# Proteccion linea telefonica contra rayos



## josb86 (Ago 19, 2008)

existe algun circuito para proteger una linea telefonica y los apartos conectados a esta contra rayos algun fusible o es imposible. por alli veo que los reguladores y ups tiene un puerto atras ese si sirve?


----------



## tjdor (Ago 19, 2008)

No se, se me ocurre, por ejemplo, un pararrayos


----------



## josb86 (Ago 19, 2008)

algo como esto:

http://www.acuista.com/x/27630-d-regletas_regleta_sobretensiones_protection_box_5_tomas_con_66713/


----------



## ricbevi (Ago 19, 2008)

josb86 dijo:
			
		

> existe algun circuito para proteger una linea telefonica y los apartos conectados a esta contra rayos algun fusible o es imposible. por alli veo que los reguladores y ups tiene un puerto atras ese si sirve?
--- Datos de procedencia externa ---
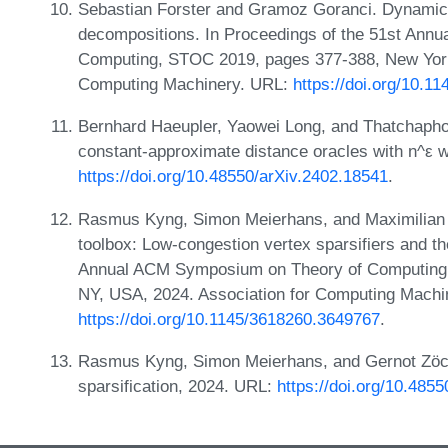
Sebastian Forster and Gramoz Goranci. Dynamic 
decompositions. In Proceedings of the 51st An
Computing, STOC 2019, pages 377-388, New York
Computing Machinery. URL:
https://doi.org/10.1
Bernhard Haeupler, Yaowei Long, and Thatchapho
constant-approximate distance oracles with n^ε 
https://doi.org/10.48550/arXiv.2402.18541
.
Rasmus Kyng, Simon Meierhans, and Maximilian 
toolbox: Low-congestion vertex sparsifiers and the
Annual ACM Symposium on Theory of Computing,
NY, USA, 2024. Association for Computing Machi
https://doi.org/10.1145/3618260.3649767
.
Rasmus Kyng, Simon Meierhans, and Gernot Zöck
sparsification, 2024. URL:
https://doi.org/10.485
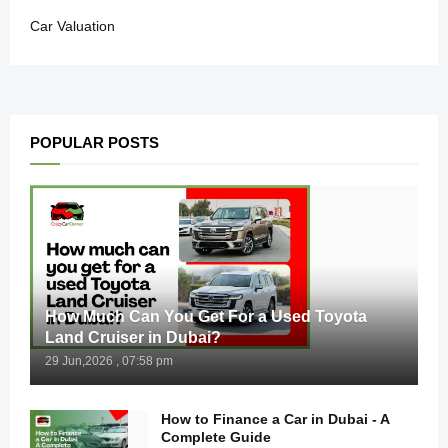
Car Valuation
POPULAR POSTS
How Much Can You Get For a Used Toyota
Land Cruiser in Dubai?
29 Jun,2026 , 07:58 pm
How to Finance a Car in Dubai - A
Complete Guide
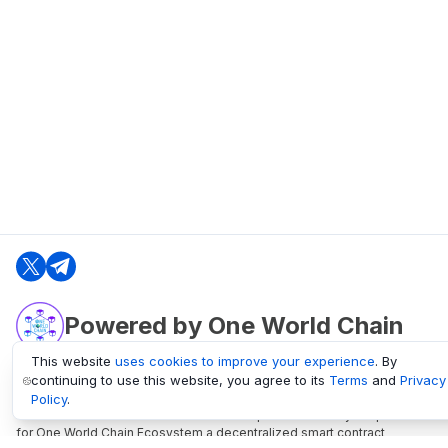
Powered by One World Chain
This website
uses cookies to improve your experience
. By
continuing to use this website, you agree to its
Terms
and
Privacy
oneworldchain.org
Policy
.
One World Chain Blockchain is a Block Explorer and Analytics platform
for One World Chain Ecosystem a decentralized smart contract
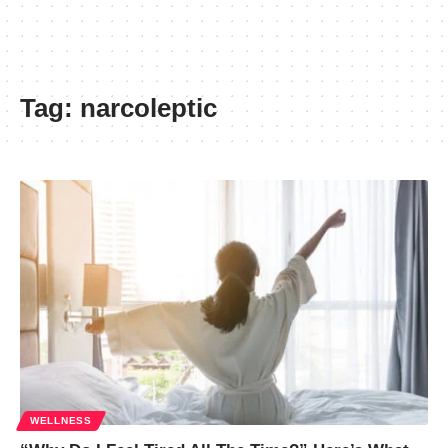
Tag:
narcoleptic
WELLNESS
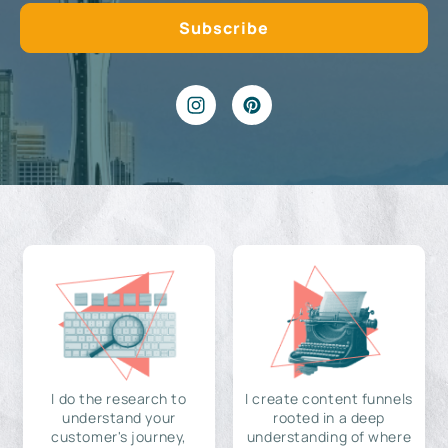
I do the research to
I create content funnels
understand your
rooted in a deep
customer's journey,
understanding of where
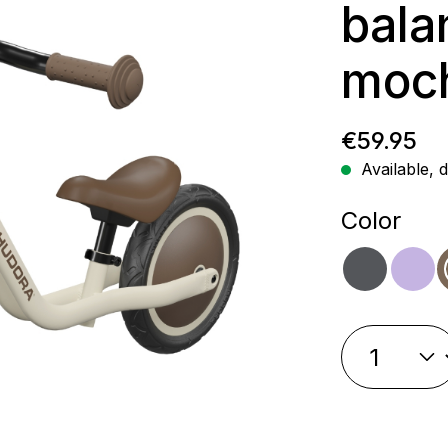
bala
moc
Regular p
€59.95
Available, d
Select
Color
shado
la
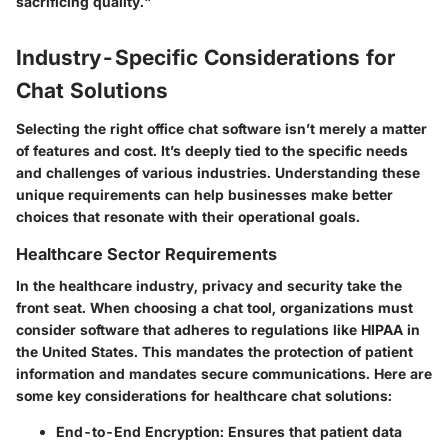
sacrificing quality."
Industry-Specific Considerations for
Chat Solutions
Selecting the right office chat software isn’t merely a matter
of features and cost. It’s deeply tied to the specific needs
and challenges of various industries. Understanding these
unique requirements can help businesses make better
choices that resonate with their operational goals.
Healthcare Sector Requirements
In the healthcare industry, privacy and security take the
front seat. When choosing a chat tool, organizations must
consider software that adheres to regulations like HIPAA in
the United States. This mandates the protection of patient
information and mandates secure communications. Here are
some key considerations for healthcare chat solutions:
End-to-End Encryption
: Ensures that patient data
Normalmente se usa descargadores gaseosos en paralelo con la linea y de cada "pierna"(cable o polo) del T.E.  Varistores  a tierra o GND previo paso por fusibles de 1/4Amp. o también esto TISP2180 que adjunto la data.

Saludos.

Ric.


----------



## alvaro gonzalez (Ago 28, 2008)

si existe es  como un fusible y los hay de varios tipos  .de gas y solidos .
el mas recomendable y mas seguro es  un pico -protector mp-230  producido por siemon.


----------



## gusfe (Nov 27, 2010)

me pueden ayudar con un circuito practico con fusibles para proteger mis equipos contra un rayo .... gracias


----------



## Dano (Nov 27, 2010)

gusfe dijo:


> me pueden ayudar con un circuito practico con fusibles para proteger mis equipos contra un rayo .... gracias



Leiste los mensajes anteriores al tuyo?
Consigue un descargador gaseoso o sólido, los fusibles no sirven contra los rayos...


----------